Paul Dickinson is the Executive Chair of the CDP (formerly the Carbon Disclosure Project), an NGO that runs a carbon disclosure system to enable companies, cities, states and regions to measure and manage their environmental impacts.
Paul is shouting across the room as we open the call.
P: “What do you see in the picture?
He turns back to the screen.
P: “I’m just checking with a colleague who has known me for ages... Hold on....” Someone shouts back:
Voice: “Defiance.”
Paul asked for his picture to be taken on the steps of the Ministry of Defence and I had spoken to the security guards at the door to see if it would be possible. The response was a clear refusal but, in a moment of chat and banter, there was mention that each evening the doors were closed, monitored only by CCTV. It felt like a ‘No’ that I could work with.

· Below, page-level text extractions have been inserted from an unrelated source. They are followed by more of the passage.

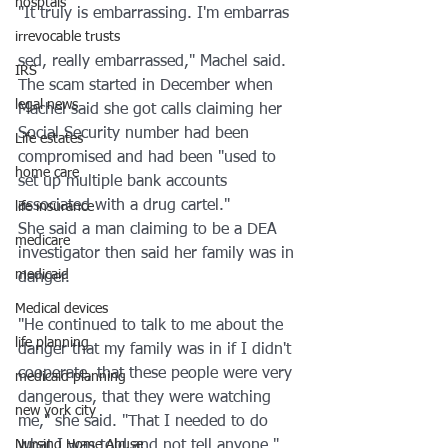
hosptals
"It truly is embarrassing. I'm embarras
irrevocable trusts
sed, really embarrassed," Machel said. 
IRS
The scam started in December when 
legal news
Machel said she got calls claiming her 
Social Security number had been 
Life estates
compromised and had been "used to 
home care
set up multiple bank accounts 
associated with a drug cartel."
life insurance
She said a man claiming to be a DEA 
medicare
investigator then said her family was in 
medicaid
danger.
Medical devices
"He continued to talk to me about the 
life planning
danger that my family was in if I didn't 
cooperate, that these people were very 
medicaid planning
dangerous, that they were watching 
new york city
me," she said. "That I needed to do 
Nursing Home Abuse
what I was told and not tell anyone."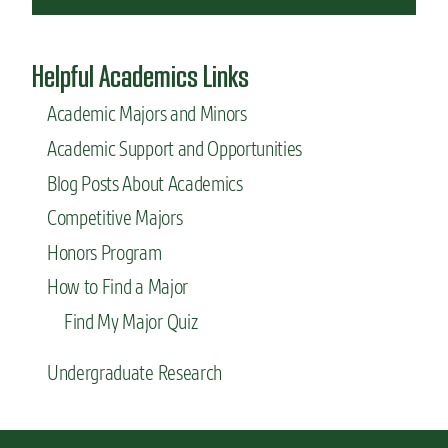
Helpful Academics Links
Academic Majors and Minors
Academic Support and Opportunities
Blog Posts About Academics
Competitive Majors
Honors Program
How to Find a Major
Find My Major Quiz
Undergraduate Research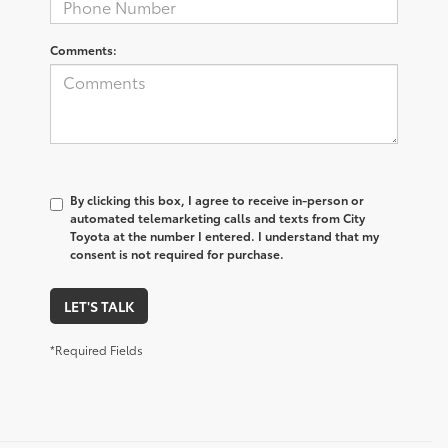
Comments:
By clicking this box, I agree to receive in-person or
automated telemarketing calls and texts from City
Toyota at the number I entered. I understand that my
consent is not required for purchase.
LET'S TALK
*Required Fields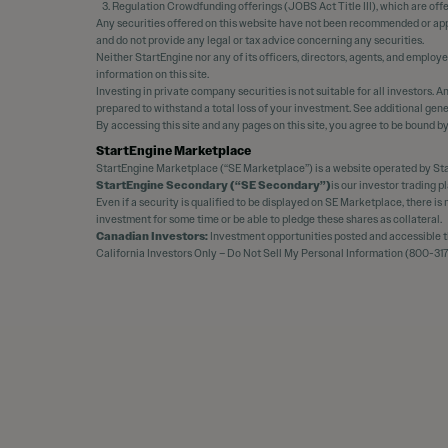
Regulation Crowdfunding offerings (JOBS Act Title III), which are off
Any securities offered on this website have not been recommended or appr
and do not provide any legal or tax advice concerning any securities.
Neither StartEngine nor any of its officers, directors, agents, and employ
information on this site.
Investing in private company securities is not suitable for all investors.
prepared to withstand a total loss of your investment. See additional gene
By accessing this site and any pages on this site, you agree to be bound b
StartEngine Marketplace
StartEngine Marketplace (“SE Marketplace”) is a website operated by Sta
StartEngine Secondary (“SE Secondary”)
is our investor trading 
Even if a security is qualified to be displayed on SE Marketplace, there i
investment for some time or be able to pledge these shares as collateral.
Canadian Investors:
Investment opportunities posted and accessible thr
California Investors Only – Do Not Sell My Personal Information (800-317-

We meet at the building on a warm, balmy evening. Paul is chatting about the Photo-Dialogue project and his choice of casual clothes for the photograph. We don’t have much time, he has another appointment and I wonder how long it will take for the guards to turn up, but I hear his care and concern for me as we work. I struggle to reconcile the man before me with the impression I hold of him as an inevitably hard-edged activist and business leader.
CDP’s numbers are staggering. Paul started the project in 2000 with the idea of creating a global economy that would work sustainably and prevent dangerous climate change. Now they have more than 6000 companies and 500 cities reporting annually through them. They represent supply chain members with a purchasing power of $2.7tn and investor assets of $100tn. In addition, a total of 71 states and regions now measure their environmental impact through CDP.

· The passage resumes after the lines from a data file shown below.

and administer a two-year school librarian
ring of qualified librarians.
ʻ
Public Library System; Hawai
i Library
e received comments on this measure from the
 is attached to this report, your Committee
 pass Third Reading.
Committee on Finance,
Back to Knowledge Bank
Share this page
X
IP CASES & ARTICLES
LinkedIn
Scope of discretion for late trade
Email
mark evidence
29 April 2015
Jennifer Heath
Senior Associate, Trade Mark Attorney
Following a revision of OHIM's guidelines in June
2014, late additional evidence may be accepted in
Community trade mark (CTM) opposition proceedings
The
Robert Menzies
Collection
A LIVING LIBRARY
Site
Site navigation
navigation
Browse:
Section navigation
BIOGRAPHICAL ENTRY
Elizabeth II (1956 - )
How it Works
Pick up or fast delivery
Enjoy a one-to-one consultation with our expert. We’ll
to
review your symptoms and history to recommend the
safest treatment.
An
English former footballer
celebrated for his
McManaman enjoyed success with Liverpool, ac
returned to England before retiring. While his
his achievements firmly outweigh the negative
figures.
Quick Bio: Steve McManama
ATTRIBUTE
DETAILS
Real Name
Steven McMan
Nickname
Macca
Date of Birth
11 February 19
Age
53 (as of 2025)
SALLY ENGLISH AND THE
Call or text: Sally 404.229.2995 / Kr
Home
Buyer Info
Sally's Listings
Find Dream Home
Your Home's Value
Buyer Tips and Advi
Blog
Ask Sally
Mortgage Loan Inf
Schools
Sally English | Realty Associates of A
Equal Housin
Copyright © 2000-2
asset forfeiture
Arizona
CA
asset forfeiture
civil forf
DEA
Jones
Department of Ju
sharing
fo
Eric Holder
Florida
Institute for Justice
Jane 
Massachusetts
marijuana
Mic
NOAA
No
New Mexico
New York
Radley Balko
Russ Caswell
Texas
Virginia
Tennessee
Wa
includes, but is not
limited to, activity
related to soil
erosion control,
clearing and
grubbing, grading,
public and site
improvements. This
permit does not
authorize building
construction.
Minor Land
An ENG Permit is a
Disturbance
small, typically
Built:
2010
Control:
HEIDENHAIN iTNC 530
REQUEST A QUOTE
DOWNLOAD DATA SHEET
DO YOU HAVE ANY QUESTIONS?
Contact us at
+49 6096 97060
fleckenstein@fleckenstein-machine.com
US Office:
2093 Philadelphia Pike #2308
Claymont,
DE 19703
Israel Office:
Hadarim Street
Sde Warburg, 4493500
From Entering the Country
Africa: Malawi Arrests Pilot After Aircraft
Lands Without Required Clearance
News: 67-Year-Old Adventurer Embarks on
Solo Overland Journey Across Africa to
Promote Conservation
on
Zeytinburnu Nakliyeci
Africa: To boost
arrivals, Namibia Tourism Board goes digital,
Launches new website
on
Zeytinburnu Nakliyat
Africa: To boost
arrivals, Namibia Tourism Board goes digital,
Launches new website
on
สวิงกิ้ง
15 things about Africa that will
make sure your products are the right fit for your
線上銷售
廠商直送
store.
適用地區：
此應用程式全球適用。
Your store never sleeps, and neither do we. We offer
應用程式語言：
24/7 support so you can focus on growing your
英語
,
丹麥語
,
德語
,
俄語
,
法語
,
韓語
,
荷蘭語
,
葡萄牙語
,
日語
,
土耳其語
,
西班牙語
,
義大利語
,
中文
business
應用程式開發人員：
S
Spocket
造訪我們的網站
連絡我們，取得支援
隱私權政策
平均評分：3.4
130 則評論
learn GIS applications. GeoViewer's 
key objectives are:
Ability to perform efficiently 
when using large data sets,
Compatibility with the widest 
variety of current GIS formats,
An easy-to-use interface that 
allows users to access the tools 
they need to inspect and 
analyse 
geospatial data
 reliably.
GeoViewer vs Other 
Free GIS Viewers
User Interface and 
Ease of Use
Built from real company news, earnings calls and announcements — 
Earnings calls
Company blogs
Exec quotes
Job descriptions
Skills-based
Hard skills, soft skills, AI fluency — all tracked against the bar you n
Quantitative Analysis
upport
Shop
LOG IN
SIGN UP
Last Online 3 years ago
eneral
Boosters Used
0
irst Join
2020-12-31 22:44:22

S: So, how do you conceptualize the future? What does ‘vision’ mean for you?
P: The simplicity for me, is that since I became very concerned about climate changes, I found myself immediately surrounded by just a hell of a lot of pictures from scientists about the future. A colleague once asked, “Have you read the 3rd Assessment Report?”, which is from the Intergovernmental Panel on Climate Change and I said, “Well, I’ve sort of looked at it.” And he said, “No, have you read it?” and I said, “It’s one and a half thousand pages...” He said, “No, no, you have to read it.” So I did. And in that one and a half thousand pages were just lots and lots of pictures of the future. And often with some choices, of course. We can get away without much trouble or there might be a lot of trouble.

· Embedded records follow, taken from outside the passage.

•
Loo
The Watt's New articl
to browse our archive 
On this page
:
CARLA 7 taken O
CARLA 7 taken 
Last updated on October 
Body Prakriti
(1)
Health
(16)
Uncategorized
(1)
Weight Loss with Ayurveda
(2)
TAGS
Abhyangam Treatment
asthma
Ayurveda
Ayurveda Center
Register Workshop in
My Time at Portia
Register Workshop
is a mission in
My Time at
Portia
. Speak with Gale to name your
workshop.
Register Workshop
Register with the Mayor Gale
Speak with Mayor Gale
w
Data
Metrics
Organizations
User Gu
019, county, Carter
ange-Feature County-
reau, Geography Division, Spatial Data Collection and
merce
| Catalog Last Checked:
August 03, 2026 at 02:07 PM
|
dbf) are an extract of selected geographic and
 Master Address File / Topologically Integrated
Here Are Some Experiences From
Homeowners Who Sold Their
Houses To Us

S: If I’ve understood you, it feels graphic, visual, but I wasn’t sure if you meant you were literally seeing pictures or you were converting the text into pictures.
P: Well, on that specific on that specific point, if I think about the big ‘felt’ moments; I studied at Schumacher College and Stefan Harding was talking [on global warming], I was a bit facetious to him. I said, “So what if Bangladesh floods, and it’s always been too cold here.” He said, “No, no, the Gulf Stream is going to shut off and it’s going to be freezing here and we haven’t got enough snow ploughs.” So the first sense that I had, a real sense of climate change, pictures if you will, was the discontinuity between my childhood, which was a happy childhood, and then a future that was going to be different, so I felt that discontinuity, that was my first real climate change feeling.
The second picture that had a big impression on me, a huge impression on me to be honest, was from a 1999 paper from the Clinton White House about the Kyoto Protocol. Anyway, the point was that it had the graph of CO2 against temperature and they seemed to move in lockstep for 650,000 years and then the CO2 goes up sharply and the temperature starts rising and you’re like ‘Aarrrgh...’ And my third picture that I’ll just offer up is that, quite often, if we’re in a bit of a quandary around here, as we often are, we’ll say, “Well what’s in the best interests of the starving or struggling Bangladeshi child. And that Bangladeshi child might be now, or in 2050, or they might be in 2100, but the notion of vulnerability and country... it’s a sort of an abstract picture, in a way. You literally see someone in your mind’s eye who’s, you know, who’s without technology or financial resources and cannot feed themselves or has no drinking water or they’re in a refugee camp or something. The focus doesn’t get sharpened but it’s the impulse....
S: I like that. It’s shorthand for quite a lot of things really isn’t it? And when you invoke ‘the Bangladeshi child, that’s something that you and your team share well enough?
P: It’s probably my pictorial style and not everyone in the organisation will mention the Bangladeshi child but they will probably say, “Which way is most effectively going to measure on our mission or our vision?” But the reason I like to evoke it is just to try and remind ourselves that we are not doing something abstract, these are not quarterly figures or we’re not seeking to win a Nobel prize, there’s actual lives....
S: I guess I’d be interested to talk about the children, the childhood images. What is it that you particularly recall about your childhood?
P: I mean, you know, now you could say snow, for example. I’m 52, about to turn 53, and we would have snow 3 times a year or more than as a child and that’s sort of stopped. So it’s a small thing but I just notice it. A bigger thing would be would be the idea that there could be a New York style 'Snowmageddon' here, that we would just get frozen to the core. But I suppose what happened was that I had a sort of comfortable childhood; my parents weren’t particularly rich but they were certainly comfortable and they were reasonably sort of attentive and, you know, behaved themselves for the most part, and so I felt pretty safe, I suppose, and if somebody said, “Well, you've spent a lot of time working on this problem, why is that?” It’s because I like the idea of people feeling safe.